The Association for the Rights of Children in Southeast Asia (ARCSEA) slammed the outright violations of human rights of the Philippine National Police (PNP) in the series of summary killings. “Although we recognize that there is a need to address the rampant substance abuse in the country, the Duterte government should have done its anti-drug and anti-crime campaign in a comprehensive manner”, said Madella Santiago, ARCSEA executive director.

The group also criticized the moves to lower the minimum age of criminal responsibility (MACR) at the lower house. Santiago explained, “The use of minors of drug syndicates as peddlers and couriers should not entail putting them (children) at higher risks. Lowering the MACR would only endanger the lives and future of Filipino children. It would not help them and would merely turn them into hardened adult criminals. Where is compassion in that?”

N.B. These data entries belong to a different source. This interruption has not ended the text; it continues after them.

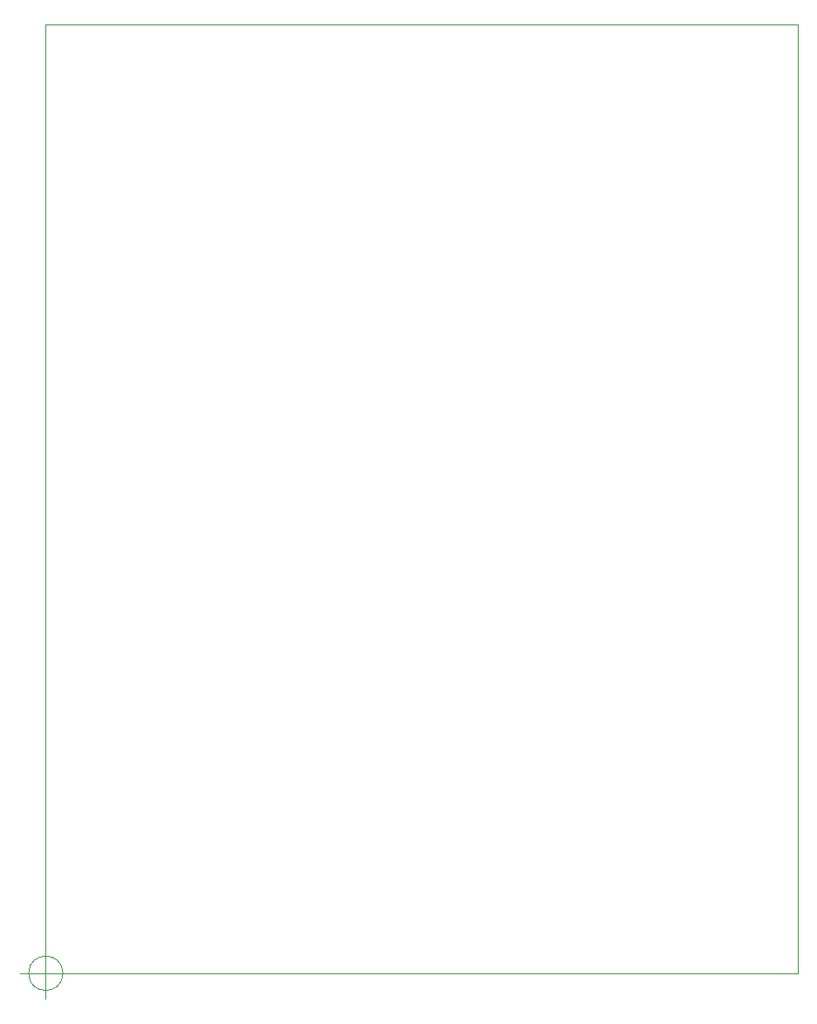
<source format=gbr>
%TF.GenerationSoftware,KiCad,Pcbnew,(6.0.4)*%
%TF.CreationDate,2023-07-21T11:21:04+07:00*%
%TF.ProjectId,05-Prototype-UpdatedComponents,30352d50-726f-4746-9f74-7970652d5570,rev?*%
%TF.SameCoordinates,PX66ff300PY8b3c880*%
%TF.FileFunction,Profile,NP*%
%FSLAX46Y46*%
G04 Gerber Fmt 4.6, Leading zero omitted, Abs format (unit mm)*
G04 Created by KiCad (PCBNEW (6.0.4)) date 2023-07-21 11:21:04*
%MOMM*%
%LPD*%
G01*
G04 APERTURE LIST*
%TA.AperFunction,Profile*%
%ADD10C,0.100000*%
%TD*%
G04 APERTURE END LIST*
D10*
X0Y92000000D02*
X73000000Y92000000D01*
X73000000Y92000000D02*
X73000000Y0D01*
X73000000Y0D02*
X0Y0D01*
X0Y0D02*
X0Y92000000D01*
X1666666Y0D02*
G75*
G03*
X1666666Y0I-1666666J0D01*
G01*
X-2500000Y0D02*
X2500000Y0D01*
X0Y2500000D02*
X0Y-2500000D01*
M02*

</source>
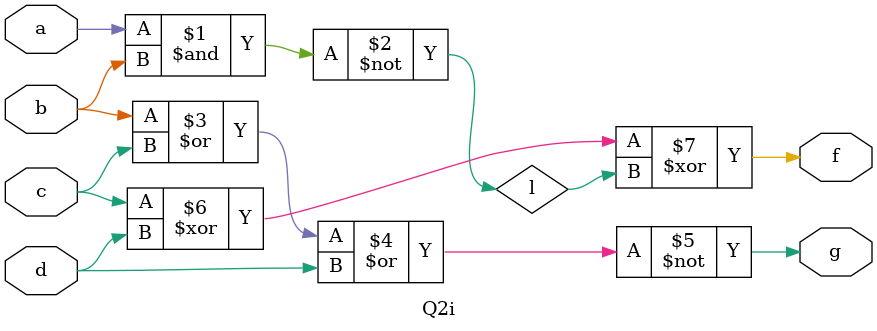
<source format=v>
module Q2i(a, b, c, d, f, g);
    input a, b, c, d;
    output f, g;
    nand(l, a, b);
    nor(g, b, c, d);
    xor(f, c, d, l);
endmodule    
</source>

ARCSEA called on the Duterte government to heed the clamor for justice to the hundreds of victims of summary killings, including two (2) minors and one (1) scholar of the NGO, Kaibigan Ermita Outreach Foundation, Inc. and to implement preventive and corrective programs both for adult and children substance abusers and those at risk. “Killing those who are suspected of drug use and peddling or incarcerating minors, who are mostly from urban poor families, would not cure the long-lasting problem of substance addiction. The Duterte government should dig deeper into the social context why substance abuse proliferates. It is mainly because of the government’s failure to address the needs of the people—decent jobs and wages, poor and inadequate housing and social services such as health and education. Drug syndicates also run the country along with narco-politicians and narco-cops and generals from the PNP and the Armed Forces of the Philippines (AFP) who are making big businesses out of illegal drugs”, reiterated Santiago.

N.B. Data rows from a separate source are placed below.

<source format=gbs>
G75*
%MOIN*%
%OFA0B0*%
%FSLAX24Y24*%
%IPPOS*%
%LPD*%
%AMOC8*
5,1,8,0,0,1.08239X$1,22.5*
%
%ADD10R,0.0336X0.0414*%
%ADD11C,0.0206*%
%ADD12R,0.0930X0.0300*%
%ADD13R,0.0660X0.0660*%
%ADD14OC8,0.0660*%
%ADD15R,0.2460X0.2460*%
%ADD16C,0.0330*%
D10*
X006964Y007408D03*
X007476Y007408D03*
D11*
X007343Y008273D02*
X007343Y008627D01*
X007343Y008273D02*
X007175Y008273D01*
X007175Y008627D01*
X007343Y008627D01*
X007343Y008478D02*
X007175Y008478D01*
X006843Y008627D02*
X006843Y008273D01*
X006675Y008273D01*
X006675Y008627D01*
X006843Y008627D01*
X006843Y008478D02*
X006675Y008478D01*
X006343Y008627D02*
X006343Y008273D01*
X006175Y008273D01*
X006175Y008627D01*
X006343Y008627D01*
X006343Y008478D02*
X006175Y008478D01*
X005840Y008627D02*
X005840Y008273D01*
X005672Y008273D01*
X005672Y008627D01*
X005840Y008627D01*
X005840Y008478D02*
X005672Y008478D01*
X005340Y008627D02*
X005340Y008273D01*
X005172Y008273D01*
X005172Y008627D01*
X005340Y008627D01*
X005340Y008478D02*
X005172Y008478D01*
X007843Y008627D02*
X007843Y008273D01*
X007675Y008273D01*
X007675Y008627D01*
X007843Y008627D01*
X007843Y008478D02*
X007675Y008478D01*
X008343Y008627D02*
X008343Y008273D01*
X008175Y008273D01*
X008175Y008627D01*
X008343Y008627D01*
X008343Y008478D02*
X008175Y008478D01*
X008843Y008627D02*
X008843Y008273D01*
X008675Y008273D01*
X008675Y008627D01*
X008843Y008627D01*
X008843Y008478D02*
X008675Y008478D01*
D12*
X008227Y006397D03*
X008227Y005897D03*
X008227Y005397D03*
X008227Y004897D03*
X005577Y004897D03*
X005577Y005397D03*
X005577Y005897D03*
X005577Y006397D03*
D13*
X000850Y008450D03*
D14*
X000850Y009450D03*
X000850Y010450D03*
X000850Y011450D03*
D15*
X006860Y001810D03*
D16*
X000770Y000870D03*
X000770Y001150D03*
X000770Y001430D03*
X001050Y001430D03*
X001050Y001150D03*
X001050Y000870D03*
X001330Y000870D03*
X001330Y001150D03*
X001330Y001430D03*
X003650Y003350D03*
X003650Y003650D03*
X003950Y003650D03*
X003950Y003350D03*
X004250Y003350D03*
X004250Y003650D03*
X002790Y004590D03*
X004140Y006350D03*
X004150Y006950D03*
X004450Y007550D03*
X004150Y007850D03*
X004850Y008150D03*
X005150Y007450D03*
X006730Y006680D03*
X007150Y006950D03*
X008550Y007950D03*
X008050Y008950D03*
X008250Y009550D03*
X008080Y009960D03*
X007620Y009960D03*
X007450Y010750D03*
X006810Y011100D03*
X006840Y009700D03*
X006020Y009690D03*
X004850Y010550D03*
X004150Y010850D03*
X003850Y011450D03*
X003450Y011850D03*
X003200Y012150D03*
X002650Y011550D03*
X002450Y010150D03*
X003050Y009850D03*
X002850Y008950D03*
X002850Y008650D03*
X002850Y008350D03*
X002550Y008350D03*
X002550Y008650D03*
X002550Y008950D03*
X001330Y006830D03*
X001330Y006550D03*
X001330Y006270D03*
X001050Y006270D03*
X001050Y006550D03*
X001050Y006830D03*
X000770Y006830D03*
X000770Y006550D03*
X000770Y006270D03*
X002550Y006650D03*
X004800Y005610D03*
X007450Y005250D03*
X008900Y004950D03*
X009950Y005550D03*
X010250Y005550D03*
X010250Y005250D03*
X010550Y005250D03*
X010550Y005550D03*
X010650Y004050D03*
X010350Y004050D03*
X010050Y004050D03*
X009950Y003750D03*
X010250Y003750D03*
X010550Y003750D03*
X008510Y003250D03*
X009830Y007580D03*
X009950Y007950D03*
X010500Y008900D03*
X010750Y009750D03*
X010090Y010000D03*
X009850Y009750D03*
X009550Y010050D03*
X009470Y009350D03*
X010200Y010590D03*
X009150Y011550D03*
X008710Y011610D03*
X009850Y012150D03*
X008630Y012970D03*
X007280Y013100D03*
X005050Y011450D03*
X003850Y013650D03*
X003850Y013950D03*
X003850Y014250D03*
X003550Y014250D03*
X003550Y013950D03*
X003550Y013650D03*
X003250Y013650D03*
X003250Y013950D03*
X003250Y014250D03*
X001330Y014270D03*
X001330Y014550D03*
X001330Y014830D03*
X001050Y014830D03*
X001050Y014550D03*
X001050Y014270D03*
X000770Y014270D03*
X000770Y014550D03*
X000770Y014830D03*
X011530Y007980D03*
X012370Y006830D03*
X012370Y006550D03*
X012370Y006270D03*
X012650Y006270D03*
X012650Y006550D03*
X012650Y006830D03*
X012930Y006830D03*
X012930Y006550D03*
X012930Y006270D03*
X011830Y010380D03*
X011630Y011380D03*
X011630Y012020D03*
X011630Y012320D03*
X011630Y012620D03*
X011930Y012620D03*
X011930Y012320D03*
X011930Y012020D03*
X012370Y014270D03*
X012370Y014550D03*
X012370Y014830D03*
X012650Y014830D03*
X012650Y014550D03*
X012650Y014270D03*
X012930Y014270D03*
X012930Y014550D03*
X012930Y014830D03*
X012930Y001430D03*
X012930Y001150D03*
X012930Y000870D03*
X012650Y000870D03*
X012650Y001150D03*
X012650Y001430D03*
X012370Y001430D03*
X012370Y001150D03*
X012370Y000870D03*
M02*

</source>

Child rights advocates have been very vocal in opposing the wrong solution to the crime problem. “ARCSEA believes that running after syndicates and those abusive of their power and waging a massive education campaign for drug prevention and rehabilitating victims is more appropriate. Through prevention programs in the community level, even children at risk of being offenders can be mitigated. Children and young people can make use of their time through productive programs and activities that can be implemented by the local council for the protection of children”, Santiago further elaborated.

ARCSEA also called on the Duterte administration to respond to people’s needs of jobs, livelihood and affordable and accessible social services. “Aside from providing the needs of the people, including children, the Filipino citizenry have human rights that should always be upheld and protected by the government who have the primary responsibility to do so”, concluded Santiago.